[By Akshay Dhekane]
The author is a student of National Law University, Delhi.
INTRODUCTION
Professor Roy Goode has succinctly put the importance of security in banking as “vast sums of money which might not otherwise be dispensed are lent in reliance on real security over all kinds of asset, including land, goods and receivables”. However, the complexity of raising finance increases when third-party security beneficiaries are involved. A third-party security is an arrangement where the creditors receive security to secure the debt of a borrower from a third-party (generally a parent or subsidiary company). When dealing with these beneficiaries, one of the most contentious matters that arises is the determination of the status of third-party security beneficiaries. For this reason, this article will examine key cases, particularly focusing on the recent Supreme Court decision in M/S Vistra ITCL (India) Ltd & Ors. v Mr. Dinkar Venkatasubramanian & Anr (“Vistra ITCL”). The article explores a way in which third-party security beneficiaries can be treated as financial creditors. For this, it analyzes the current legal framework and expresses the needed alterations by analyzing the definition of financial debt under Section 5(8) of the IBC.

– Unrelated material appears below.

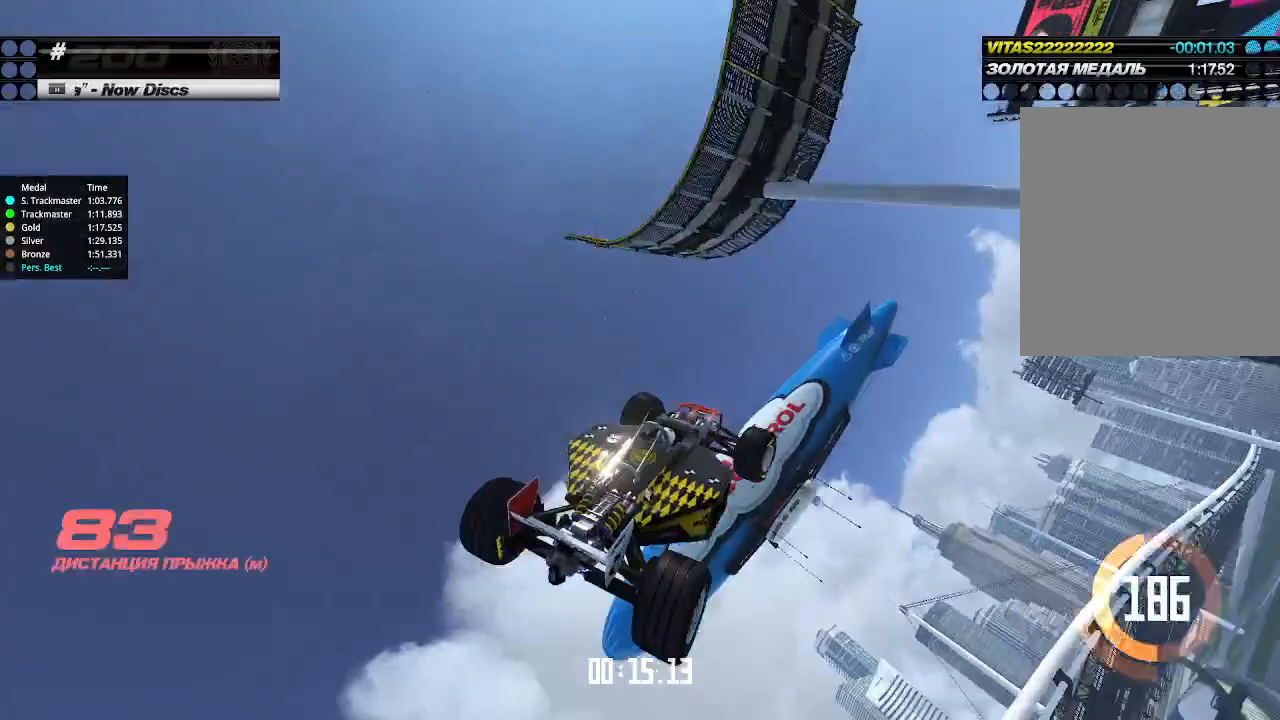
{"keys": ["right", "up"], "events": [[67, "down", "up"], [67, "up", "down"]]}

Two approaches had emerged regarding the treatment of third-party security beneficiaries. The first approach, as taken by the NCLT in SREI Infrastructure Finance Limited v Sterling International Enterprises Limited considered such creditors as financial creditors of the third-party security provider, based on the mortgagor’s liability for repaying the underlying debt. Here, the mortgagor (vide the Transfer of Property Act, 1882) was held to be obligated to repay the mortgage money hence, it was vital to recognize their security interest and treat them as a financial creditor. This approach, however, failed to gain traction and was overruled. The second approach as laid down in Anuj Jain IRP for Jaypee Infratech Limited v Axis Bank Limited (“Anuj Jain”) states that providing security does not qualify as a ‘financial debt’ under Section 5(8) of the Code, and therefore, such creditors should not be categorized as financial creditors vis-à-vis the security provider. This position was reaffirmed by the Supreme Court in Phoenix ARC Pvt. Ltd. v Ketulbhai Ramubhai Patel (“Phoenix ARC”). In Phoenix ARC, the creditor was held to be a secured creditor only against the third-party security provider. However, while treating Phoenix as a secured creditor, the scope of the decision was limited to deciding the claims only.
THE SAGA CONTINUES
The recent decision of the Supreme Court in Vistra ITCL attempted to tweak the prevailing legal framework by holding Vistra (the third-party security beneficiary) to be a secured creditor and entitled to all the rights and obligations available to a secured creditor. While adjudicating the case, the court decided not to recognize Vistra as a financial creditor, citing the prevailing legal position established in Anuj Jain and Phoenix ARC. In Anuj Jain, the court held that the mortgage in that case did not create a financial debt as the definition of financial debt was interpreted in a narrow manner. In Phoenix ARC, the court held that the “pledge of shares” did not meet the criteria of constituting a “disbursement of any amount against the consideration for the time value of money.” Consequently, the pledge of shares did not fall within the purview of subclause (f) of sub-section (8) of Section 5 of the IBC.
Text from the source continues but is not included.